▶ _What is asked_: Render the lines of every row below as a JSON list of strings, one string per line, skipping blank lines and leaving out the pictures.

Saved entries
.....

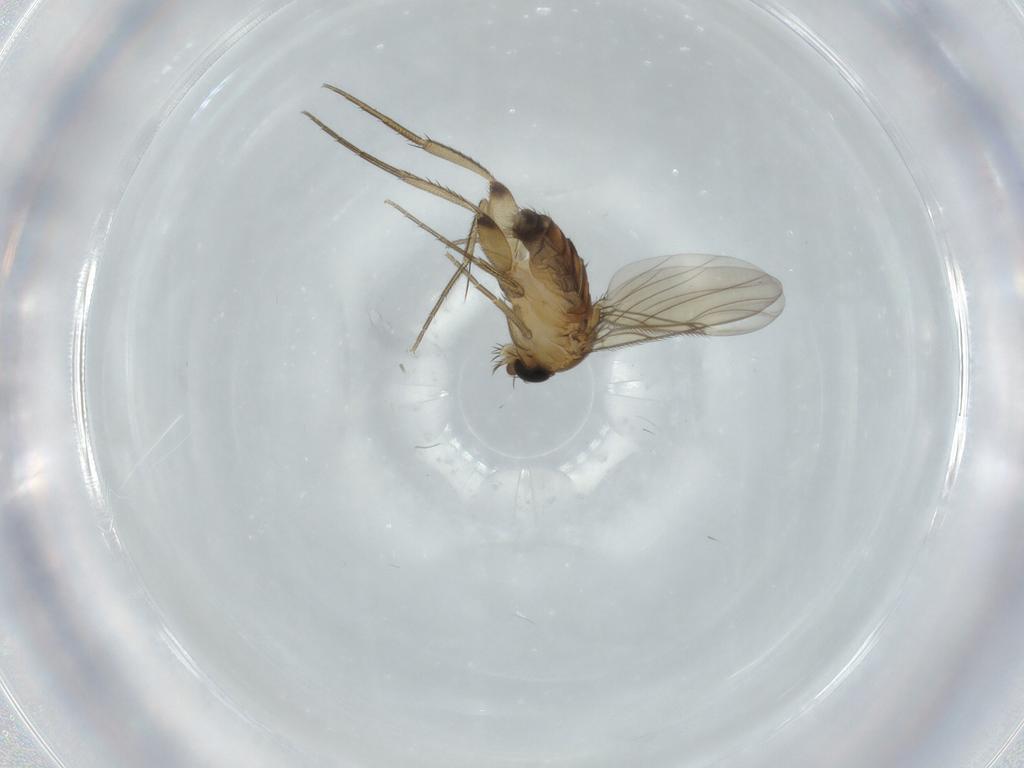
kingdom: Animalia
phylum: Arthropoda
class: Insecta
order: Diptera
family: Phoridae
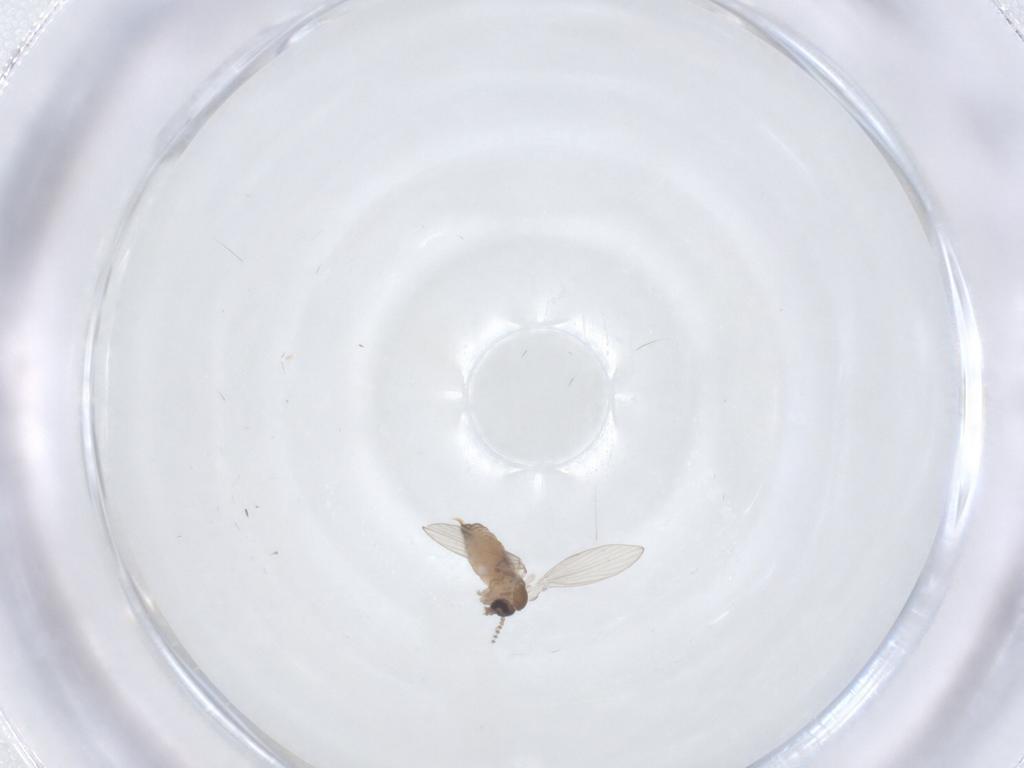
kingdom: Animalia
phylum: Arthropoda
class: Insecta
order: Diptera
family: Psychodidae
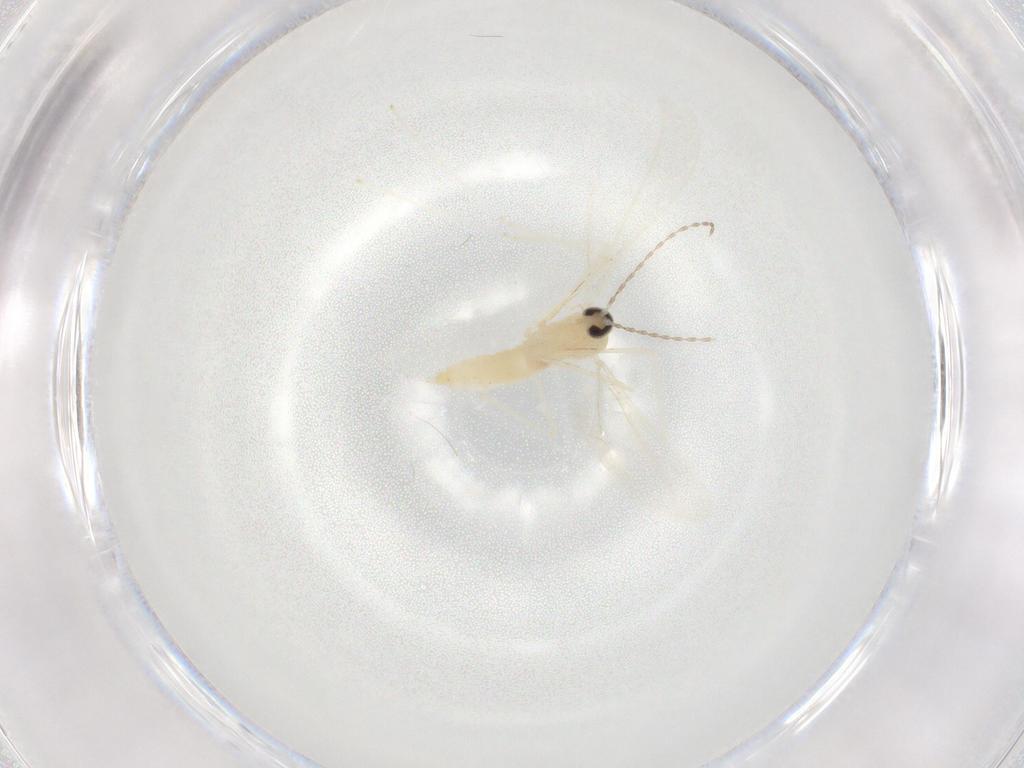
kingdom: Animalia
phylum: Arthropoda
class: Insecta
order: Diptera
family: Cecidomyiidae
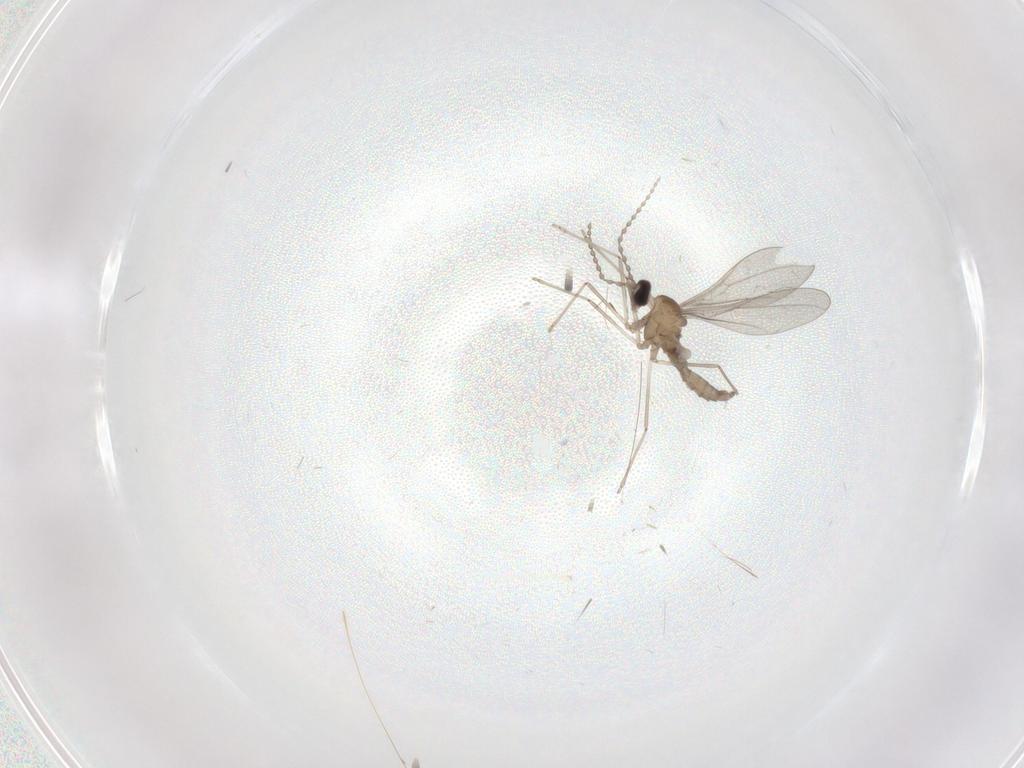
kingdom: Animalia
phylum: Arthropoda
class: Insecta
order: Diptera
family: Cecidomyiidae
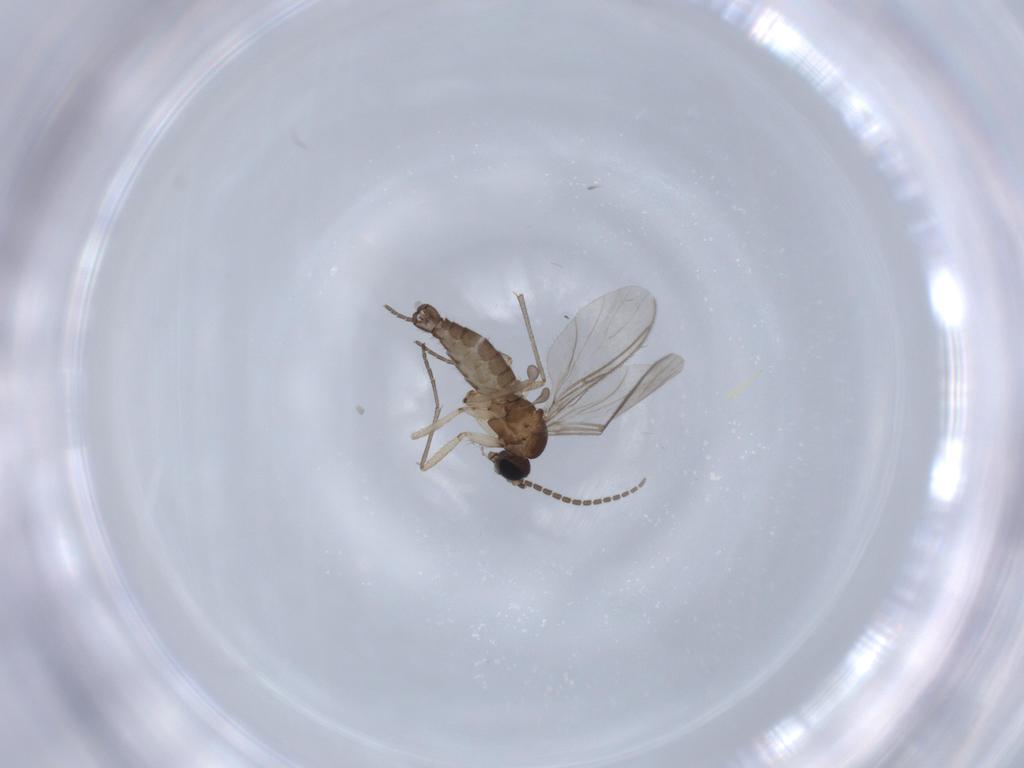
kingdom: Animalia
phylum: Arthropoda
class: Insecta
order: Diptera
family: Sciaridae
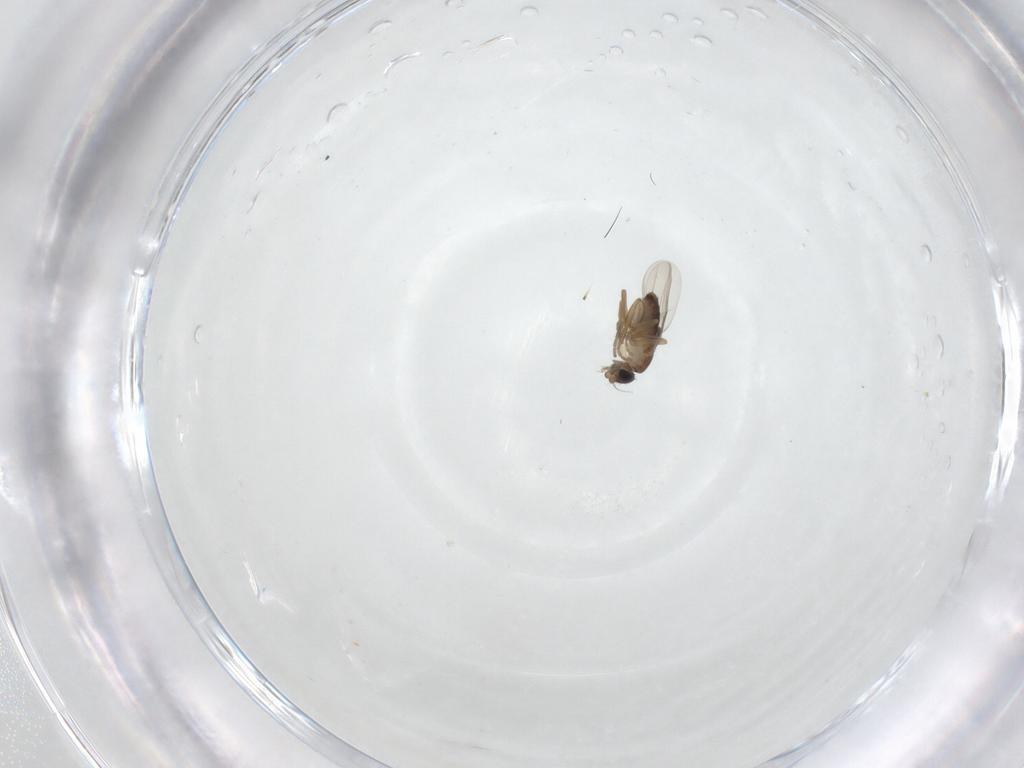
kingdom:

.....

▶ _Result_:
[
  "kingdom: Animalia",
  "phylum: Arthropoda",
  "class: Insecta",
  "order: Diptera",
  "family: Phoridae",
  "kingdom: Animalia",
  "phylum: Arthropoda",
  "class: Insecta",
  "order: Diptera",
  "family: Psychodidae",
  "kingdom: Animalia",
  "phylum: Arthropoda",
  "class: Insecta",
  "order: Diptera",
  "family: Cecidomyiidae",
  "kingdom: Animalia",
  "phylum: Arthropoda",
  "class: Insecta",
  "order: Diptera",
  "family: Cecidomyiidae",
  "kingdom: Animalia",
  "phylum: Arthropoda",
  "class: Insecta",
  "order: Diptera",
  "family: Sciaridae",
  "kingdom:"
]